I think the stock was about $31 when I sold it, and I don't believe it has ever re-attained that level.

Maybe it's paid its debt to society and is worth a look again. As I said earlier, it's a cash machine that apears to be a screaming buy. But I wouldn't buy it until it turns upward. As you said, there's something the market doesn't like about the stock or its prospects. Maybe it is Ballmer. (Those clips were priceless!)It may be as simple as the realization that the monopoly power behind Microsoft's early success is waning. It's not gone yet as the business results show, and I suppose the company could post respectable numbers on just the fumes of its earlier achievements.

But when the future of computing is seen to be Internet-based, and Microsoft is seen as having bungled and continuing to bungle the Internet, then Microsoft's future appears cloudy.

For instance, while many people are not eager to put confidential information online yet, the fact that more and more people do it every day for free is itself a cause for concern. Between Acrobat.com, Google Docs, OpenOffice.org, ThinkFree, Zoho, and whatever else is in the works, there are a lot of ways to get work done without paying through the nose for MS Office. Perception: users don't need Microsoft to do work anymore.

Browsing the Internet is best handled by Firefox, and that just gets better every year -- for free. Perception: users don't need Microsoft to get online.

The Internet has quickly rendered compatibility issues moot (unless you're still tethered to Microsoft's proprietary formats), which means that more people are for the first time free to choose Apple's elegant products for their computing needs.

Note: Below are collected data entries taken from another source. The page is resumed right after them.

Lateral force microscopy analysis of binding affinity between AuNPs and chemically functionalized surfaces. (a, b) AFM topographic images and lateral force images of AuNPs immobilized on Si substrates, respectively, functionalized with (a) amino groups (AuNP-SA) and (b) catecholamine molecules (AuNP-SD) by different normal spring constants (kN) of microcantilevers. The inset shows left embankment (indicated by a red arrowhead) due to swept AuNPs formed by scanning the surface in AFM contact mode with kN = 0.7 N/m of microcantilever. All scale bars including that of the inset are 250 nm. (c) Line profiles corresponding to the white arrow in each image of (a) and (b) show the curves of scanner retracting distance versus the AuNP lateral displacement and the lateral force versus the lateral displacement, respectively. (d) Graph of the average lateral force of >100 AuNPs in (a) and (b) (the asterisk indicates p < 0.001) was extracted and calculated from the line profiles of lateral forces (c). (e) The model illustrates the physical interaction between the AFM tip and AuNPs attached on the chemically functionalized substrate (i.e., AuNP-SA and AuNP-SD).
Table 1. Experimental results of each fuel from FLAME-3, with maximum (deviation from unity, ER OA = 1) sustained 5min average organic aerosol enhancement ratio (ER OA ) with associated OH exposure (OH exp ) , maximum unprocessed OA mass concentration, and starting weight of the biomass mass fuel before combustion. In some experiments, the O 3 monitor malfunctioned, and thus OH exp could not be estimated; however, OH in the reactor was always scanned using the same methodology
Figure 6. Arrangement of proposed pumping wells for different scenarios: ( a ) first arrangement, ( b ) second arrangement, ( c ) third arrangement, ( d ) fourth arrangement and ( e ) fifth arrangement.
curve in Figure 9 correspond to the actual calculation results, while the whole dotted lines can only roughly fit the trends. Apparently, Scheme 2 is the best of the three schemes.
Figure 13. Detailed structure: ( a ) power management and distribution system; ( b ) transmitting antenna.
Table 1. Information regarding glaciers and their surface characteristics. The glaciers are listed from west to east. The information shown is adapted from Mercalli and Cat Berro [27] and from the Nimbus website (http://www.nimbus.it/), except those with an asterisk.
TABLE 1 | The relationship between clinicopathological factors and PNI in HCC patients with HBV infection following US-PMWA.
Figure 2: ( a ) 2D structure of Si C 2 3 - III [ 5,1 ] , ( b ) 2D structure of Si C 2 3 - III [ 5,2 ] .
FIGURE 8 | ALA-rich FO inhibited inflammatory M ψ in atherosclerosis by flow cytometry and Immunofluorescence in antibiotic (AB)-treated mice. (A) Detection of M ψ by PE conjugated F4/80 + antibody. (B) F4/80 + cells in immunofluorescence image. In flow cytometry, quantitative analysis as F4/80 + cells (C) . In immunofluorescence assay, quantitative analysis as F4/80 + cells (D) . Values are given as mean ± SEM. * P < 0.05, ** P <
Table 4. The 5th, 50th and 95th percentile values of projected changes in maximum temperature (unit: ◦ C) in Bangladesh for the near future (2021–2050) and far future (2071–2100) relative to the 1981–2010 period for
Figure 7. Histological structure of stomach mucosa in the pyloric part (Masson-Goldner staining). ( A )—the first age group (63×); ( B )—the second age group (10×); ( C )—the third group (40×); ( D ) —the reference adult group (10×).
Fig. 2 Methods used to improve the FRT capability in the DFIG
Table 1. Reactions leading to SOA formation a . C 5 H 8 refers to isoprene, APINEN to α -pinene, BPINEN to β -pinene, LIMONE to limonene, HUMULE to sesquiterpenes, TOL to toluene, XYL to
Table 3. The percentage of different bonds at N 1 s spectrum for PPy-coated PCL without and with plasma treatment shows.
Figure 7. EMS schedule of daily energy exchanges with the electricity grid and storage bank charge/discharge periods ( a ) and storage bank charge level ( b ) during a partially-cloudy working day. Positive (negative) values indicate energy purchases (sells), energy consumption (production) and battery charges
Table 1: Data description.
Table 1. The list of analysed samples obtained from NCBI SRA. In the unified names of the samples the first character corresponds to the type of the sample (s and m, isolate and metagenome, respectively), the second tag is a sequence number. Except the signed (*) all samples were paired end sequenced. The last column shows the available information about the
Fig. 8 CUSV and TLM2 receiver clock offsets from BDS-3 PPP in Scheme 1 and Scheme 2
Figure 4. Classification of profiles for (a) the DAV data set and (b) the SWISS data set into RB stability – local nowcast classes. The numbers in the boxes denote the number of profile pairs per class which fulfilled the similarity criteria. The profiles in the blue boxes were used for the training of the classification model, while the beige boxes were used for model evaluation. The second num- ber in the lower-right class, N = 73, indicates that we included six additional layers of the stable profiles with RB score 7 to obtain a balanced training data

That makes Apple's non-open platform strategy finally sensible because if you want an Apple computer you have to get one made by Apple. Perception: users don't need Microsoft Windows on their new computer.

And on and on. So far, even though people don't need Microsoft across these and other categories, they're still ending up using them or choosing to use them. For investors, though, the lack of need means that eventually Microsoft will need to prove that its products stack up to the competition, and win loyalty on merit rather than monopoly -- and it has a poor track record there.

Microsoft is not known for its innovation or quality, it's known for its business acumen at boxing users into having only one choice: Microsoft.

When that list expands to include others, Microsoft loses its edge. The perception that the list of alternatives to Microsoft is growing in all categories and that Microsoft's edge is dulling may be the dim future that has investors hesitating to pay much for the company's business results.